| Selected text |
================

For a growing urban population, an efficient transit system is needed to move people around. A single track is useful in the very early stages, but eventually this hits a ceiling. Over time, multiple tracks are needed to shuttle people around quickly.
For apparel brands, product creation needs a similar approach. Here’s why. If we stripped away the specifics of a product creation calendar, a straight line between concept to market remains. All products, regardless of complexity, travel on the same path. This is shown in Figure 1.
Figure 1. All products are created equally using the same path, regardless of the complexity of the product.
The hidden assumption is that all products are equal, so they are created equally.
But this is clearly not the case.
Customers see a different look, feel, color, drape and other characteristics of an apparel product. On the back end: the materials, supply chains, testing requirements and seasonality of the product also differ. Therefore, forcing all products through a single-track calendar makes no sense. So, let’s define the phrase Acceptable Inequality: Not all products are equal, therefore not all products should be created equally.
With this in mind, brands should invest in process innovation to evolve single-track calendars into multi-track ones. The intention of the multi-track is to remove the inherent misalignment of a product and its value chain from the traditional product creation calendar.
Briefly, here’s the value of making the move. A single-track calendar creates two problems. Downstream, late launches miss peak consumer interest, hurting full-price sell-through and piling up excess inventory. Upstream, it places extra burden at mills and factories. Late changes after proto review or post–assortment lock (because of a market signal or someone just changed their mind) triggers rework. This includes new development requests, updated tech packs and BOMs, fresh patterns and prototypes. The domino effect pushes deliveries out, forces expensive air freight, and overloads suppliers.
Process innovation of this type fits squarely into fashion’s “First Mile Opportunity” as described by John Thorbeck in his “Under the Banyan Tree” and other related work. If done correctly, this is precisely where margins rise, working capital is unlocked and where we get control over the problem of overdevelopment.
Building the Tracks
From our perspective, there are five commonly used tracks to accommodate different types of products.
Seasonless Track: Reserved for core and basic products.
Seasonal Fashion Track: This is the main, foundational track for the season.
Capsule Tracks: Used for special collaborations or regionally specific assortments.
Fast-Track: Used to capitalize on emerging trends or for rapid replenishment of best
sellers.
Innovation Tracks: Reserved for the development of the most unique, never before seen
products. In theory, this track exists in perpetuity.
We can map these tracks against the concept to market pathway as shown in Figure 2.
Figure 2. Seasonless, seasonal, capsule, fast-track and innovation tracks on the concept to market timeline. Tracks are shown arbitrarily with different start points but the same end points.

================

| Records shown |
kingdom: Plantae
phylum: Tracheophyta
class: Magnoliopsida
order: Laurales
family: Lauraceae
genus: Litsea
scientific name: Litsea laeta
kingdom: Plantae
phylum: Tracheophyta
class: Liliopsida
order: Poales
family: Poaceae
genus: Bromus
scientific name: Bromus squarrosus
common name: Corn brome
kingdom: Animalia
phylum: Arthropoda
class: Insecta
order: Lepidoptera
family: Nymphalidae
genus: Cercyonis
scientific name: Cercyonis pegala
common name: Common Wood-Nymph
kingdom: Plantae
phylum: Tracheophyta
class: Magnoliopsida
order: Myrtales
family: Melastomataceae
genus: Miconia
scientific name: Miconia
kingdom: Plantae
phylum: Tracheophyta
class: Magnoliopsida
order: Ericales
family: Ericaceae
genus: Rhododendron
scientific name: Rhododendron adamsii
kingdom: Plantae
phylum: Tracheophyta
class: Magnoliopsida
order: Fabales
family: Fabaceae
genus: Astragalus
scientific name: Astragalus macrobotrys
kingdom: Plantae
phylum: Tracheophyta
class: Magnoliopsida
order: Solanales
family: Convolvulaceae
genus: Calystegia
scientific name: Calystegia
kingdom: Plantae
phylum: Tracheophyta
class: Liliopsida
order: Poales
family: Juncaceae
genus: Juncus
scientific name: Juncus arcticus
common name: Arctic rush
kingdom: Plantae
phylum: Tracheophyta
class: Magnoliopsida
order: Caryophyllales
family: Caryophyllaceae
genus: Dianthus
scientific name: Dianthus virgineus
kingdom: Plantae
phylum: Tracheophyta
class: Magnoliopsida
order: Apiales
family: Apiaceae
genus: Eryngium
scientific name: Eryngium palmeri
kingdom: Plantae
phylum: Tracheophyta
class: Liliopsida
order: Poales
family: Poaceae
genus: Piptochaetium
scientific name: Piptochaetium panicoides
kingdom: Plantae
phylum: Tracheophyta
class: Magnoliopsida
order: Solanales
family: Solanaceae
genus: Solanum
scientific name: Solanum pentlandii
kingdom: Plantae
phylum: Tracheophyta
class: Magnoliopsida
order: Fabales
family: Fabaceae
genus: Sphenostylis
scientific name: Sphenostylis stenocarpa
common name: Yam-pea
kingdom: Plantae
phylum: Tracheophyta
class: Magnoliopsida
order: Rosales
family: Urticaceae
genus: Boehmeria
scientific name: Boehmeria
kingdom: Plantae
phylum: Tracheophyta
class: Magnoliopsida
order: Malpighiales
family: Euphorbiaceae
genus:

================

Copy out, word for word, the stretch of the product creation calendar text from "For a growing" through "are created equally.".

For a growing urban population, an efficient transit system is needed to move people around. A single track is useful in the very early stages, but eventually this hits a ceiling. Over time, multiple tracks are needed to shuttle people around quickly.
For apparel brands, product creation needs a similar approach. Here’s why. If we stripped away the specifics of a product creation calendar, a straight line between concept to market remains. All products, regardless of complexity, travel on the same path. This is shown in Figure 1.
Figure 1. All products are created equally using the same path, regardless of the complexity of the product.
The hidden assumption is that all products are equal, so they are created equally.